12. The AP device of claim 10, wherein the first message further comprises: a duration field;

the AP device further includes: and the competition module is used for competing the channel resources corresponding to the first frequency band after the effective time indicated by the duration field is finished.

13. The AP device according to any one of claims 10 to 12, wherein the frequency band determining module is specifically configured to determine a first frequency band that is not required to be used by the AP device after the frequency band is switched.

14. The AP device of any of claims 10 to 12, wherein the network identification of the first network comprises: a media access control, MAC, address of the AP device.

15. A message processing device, specifically a first device in a first network, where the first network further includes an access point AP device, and the message processing device includes:

a receiving module, configured to receive a first message broadcasted by the AP device, where the first message includes: a network identifier of the first network, where the first message is used to indicate that the first device keeps silent on a first frequency band, and indicate that a second device does not respond to the first message, where the second device is a device in a second network that receives the first message, the second network and the first network have different network identifiers, and the first frequency band is a frequency band that is not needed to be used by the AP device;

a muting module to keep muting on the first frequency band according to the first message.

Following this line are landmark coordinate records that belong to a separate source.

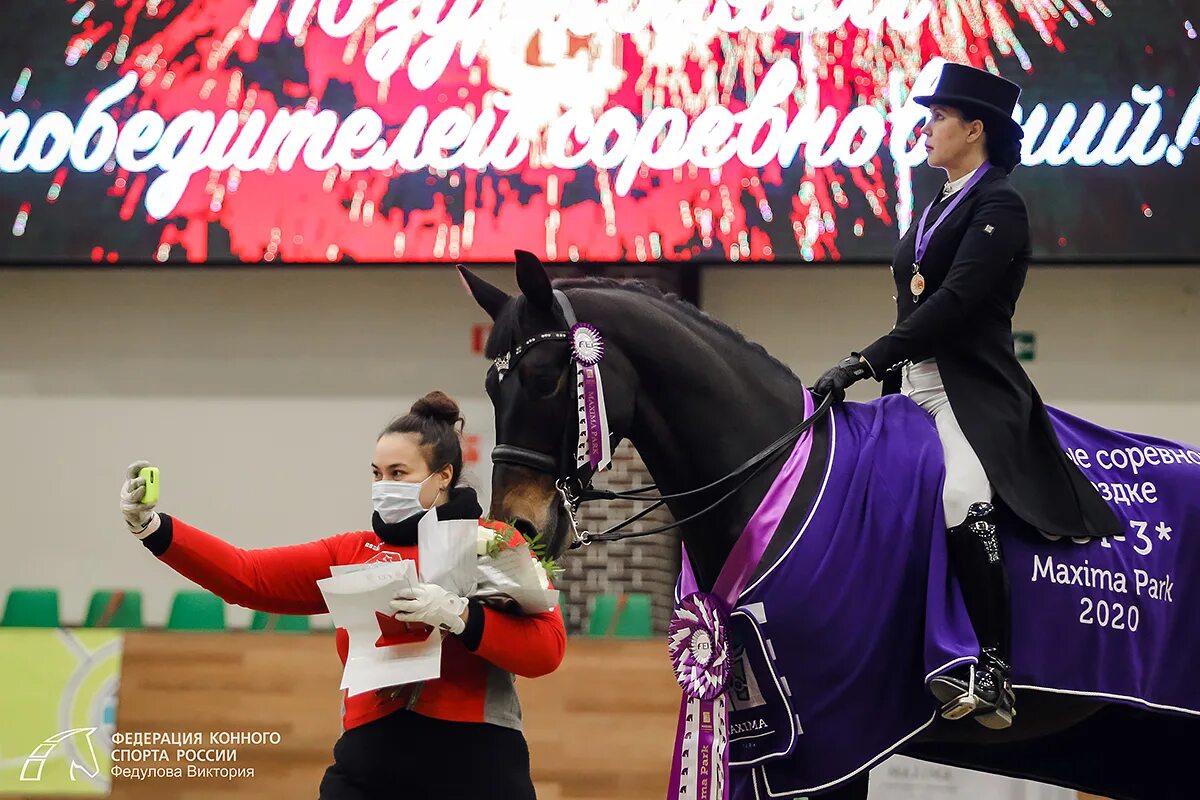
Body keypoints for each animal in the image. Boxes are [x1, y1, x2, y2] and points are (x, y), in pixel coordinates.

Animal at [456, 253, 1190, 796]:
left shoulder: (840, 736)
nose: (514, 527)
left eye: (547, 378)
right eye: (490, 389)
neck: (777, 477)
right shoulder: (759, 743)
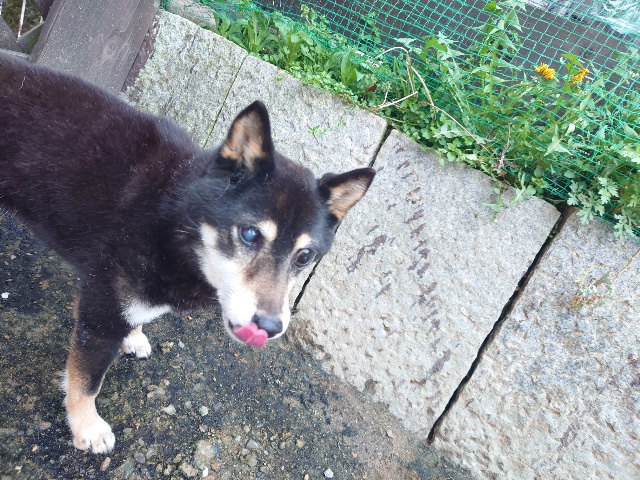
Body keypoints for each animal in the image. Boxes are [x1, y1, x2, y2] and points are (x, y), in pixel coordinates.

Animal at [0, 53, 375, 453]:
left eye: (304, 257)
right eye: (249, 234)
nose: (271, 327)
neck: (172, 218)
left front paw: (133, 336)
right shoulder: (100, 316)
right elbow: (87, 382)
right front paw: (88, 428)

16. The message processing device according to claim 15, wherein the mute module is specifically configured to, after the receiving module receives the first message, parse a frame control field, a receive address field, and a transmit address field of the first message; and when the value of the frame control field is a first value, the value of the receiving address field is a broadcast address, and the value of the sending address field is the network identifier, keeping silence on the first frequency band.

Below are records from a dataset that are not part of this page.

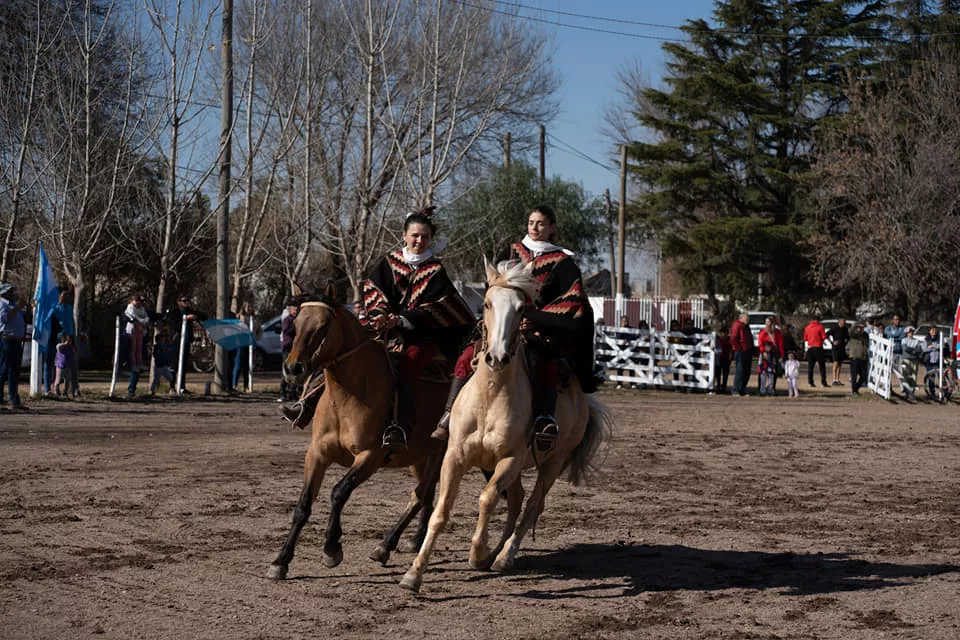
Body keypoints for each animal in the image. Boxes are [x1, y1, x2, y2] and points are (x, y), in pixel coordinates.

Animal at [266, 292, 448, 580]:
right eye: (295, 325)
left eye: (322, 327)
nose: (293, 368)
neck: (347, 397)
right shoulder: (317, 454)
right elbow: (303, 505)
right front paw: (281, 560)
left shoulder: (369, 456)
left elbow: (339, 492)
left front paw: (331, 549)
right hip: (421, 457)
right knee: (425, 497)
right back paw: (409, 541)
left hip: (443, 453)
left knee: (420, 496)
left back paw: (386, 545)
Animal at [399, 260, 613, 592]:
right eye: (487, 303)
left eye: (521, 309)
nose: (496, 357)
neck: (490, 396)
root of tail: (583, 401)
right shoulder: (454, 457)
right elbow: (441, 512)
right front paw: (414, 572)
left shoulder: (509, 460)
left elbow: (487, 499)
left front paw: (477, 552)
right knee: (516, 500)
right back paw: (496, 552)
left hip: (554, 462)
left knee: (532, 506)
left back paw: (503, 556)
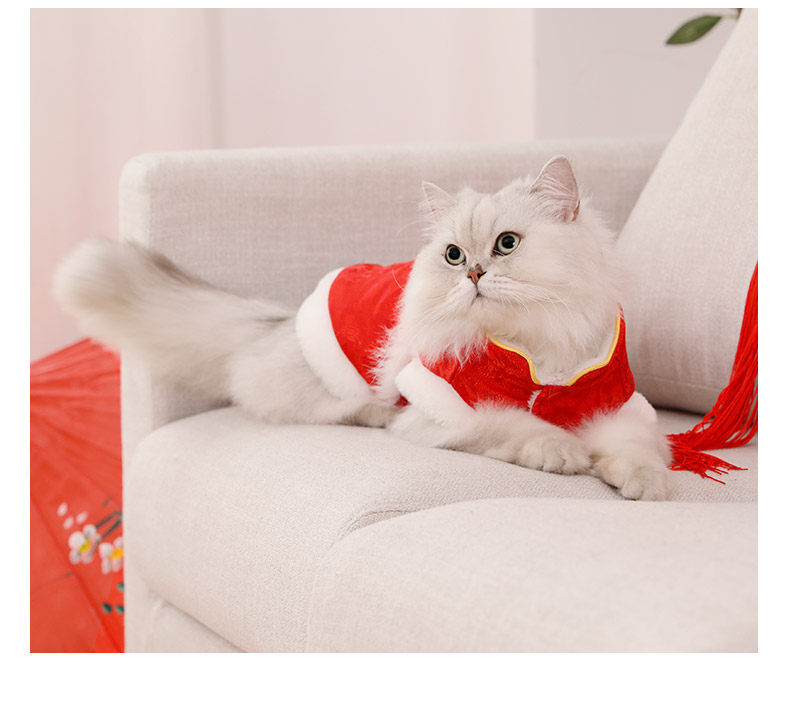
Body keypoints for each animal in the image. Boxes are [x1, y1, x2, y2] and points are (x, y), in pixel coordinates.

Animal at [54, 155, 671, 500]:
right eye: (452, 255)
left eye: (506, 244)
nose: (473, 273)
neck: (534, 351)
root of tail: (276, 322)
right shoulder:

17. The message processing apparatus of claim 15, wherein the first message further comprises: a duration field, the first device further comprising: and the competition module is used for competing the channel resources corresponding to the first frequency band after the effective time indicated by the duration field is finished.

18. Message processing device according to any of claims 15 to 17, wherein the network identification of the first network comprises: a media access control, MAC, address of the AP device.

19. An access point, AP, device, the AP device comprising: a processor and a memory;

the memory to store instructions;

the processor, configured to execute the instructions in the memory, to perform the method of any of claims 1 to 5.

20. A message processing apparatus, characterized in that the message processing apparatus comprises: a processor and a memory;

the memory to store instructions;

the processor, configured to execute the instructions in the memory, to perform the method of any of claims 6 to 9.

21. A computer-readable storage medium storing instructions that, when executed on a computer, cause the computer to perform the method of any of claims 1-5, or claims 6-9.